# SUPPLIED MATERIAL:
::::::::
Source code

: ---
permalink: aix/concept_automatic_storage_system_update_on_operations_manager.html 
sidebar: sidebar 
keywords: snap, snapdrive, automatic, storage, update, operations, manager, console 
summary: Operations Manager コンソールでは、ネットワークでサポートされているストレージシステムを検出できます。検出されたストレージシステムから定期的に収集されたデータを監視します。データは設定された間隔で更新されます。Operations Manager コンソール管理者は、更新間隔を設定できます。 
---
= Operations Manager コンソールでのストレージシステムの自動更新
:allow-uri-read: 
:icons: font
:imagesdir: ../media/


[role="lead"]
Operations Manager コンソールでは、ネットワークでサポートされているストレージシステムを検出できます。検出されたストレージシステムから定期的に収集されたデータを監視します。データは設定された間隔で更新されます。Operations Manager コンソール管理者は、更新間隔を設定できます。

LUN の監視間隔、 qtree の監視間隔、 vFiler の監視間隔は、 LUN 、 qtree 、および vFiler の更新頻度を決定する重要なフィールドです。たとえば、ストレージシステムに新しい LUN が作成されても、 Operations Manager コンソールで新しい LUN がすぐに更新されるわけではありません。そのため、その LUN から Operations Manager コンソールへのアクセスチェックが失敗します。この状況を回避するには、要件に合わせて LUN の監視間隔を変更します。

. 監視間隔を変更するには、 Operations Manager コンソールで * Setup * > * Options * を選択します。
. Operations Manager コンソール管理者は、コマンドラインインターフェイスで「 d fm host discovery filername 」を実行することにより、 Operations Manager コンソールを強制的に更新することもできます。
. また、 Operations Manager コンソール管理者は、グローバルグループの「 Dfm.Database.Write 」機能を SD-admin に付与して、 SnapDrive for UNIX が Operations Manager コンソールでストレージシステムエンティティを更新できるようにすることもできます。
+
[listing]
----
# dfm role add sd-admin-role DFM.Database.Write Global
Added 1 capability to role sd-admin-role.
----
::::::::
# DESCRIPTION OF THE TASK:
Copy out each line of the data that holds the string "コンソール管理者は".

# RESULT BELOW:
summary: Operations Manager コンソールでは、ネットワークでサポートされているストレージシステムを検出できます。検出されたストレージシステムから定期的に収集されたデータを監視します。データは設定された間隔で更新されます。Operations Manager コンソール管理者は、更新間隔を設定できます。 
Operations Manager コンソールでは、ネットワークでサポートされているストレージシステムを検出できます。検出されたストレージシステムから定期的に収集されたデータを監視します。データは設定された間隔で更新されます。Operations Manager コンソール管理者は、更新間隔を設定できます。
. Operations Manager コンソール管理者は、コマンドラインインターフェイスで「 d fm host discovery filername 」を実行することにより、 Operations Manager コンソールを強制的に更新することもできます。
. また、 Operations Manager コンソール管理者は、グローバルグループの「 Dfm.Database.Write 」機能を SD-admin に付与して、 SnapDrive for UNIX が Operations Manager コンソールでストレージシステムエンティティを更新できるようにすることもできます。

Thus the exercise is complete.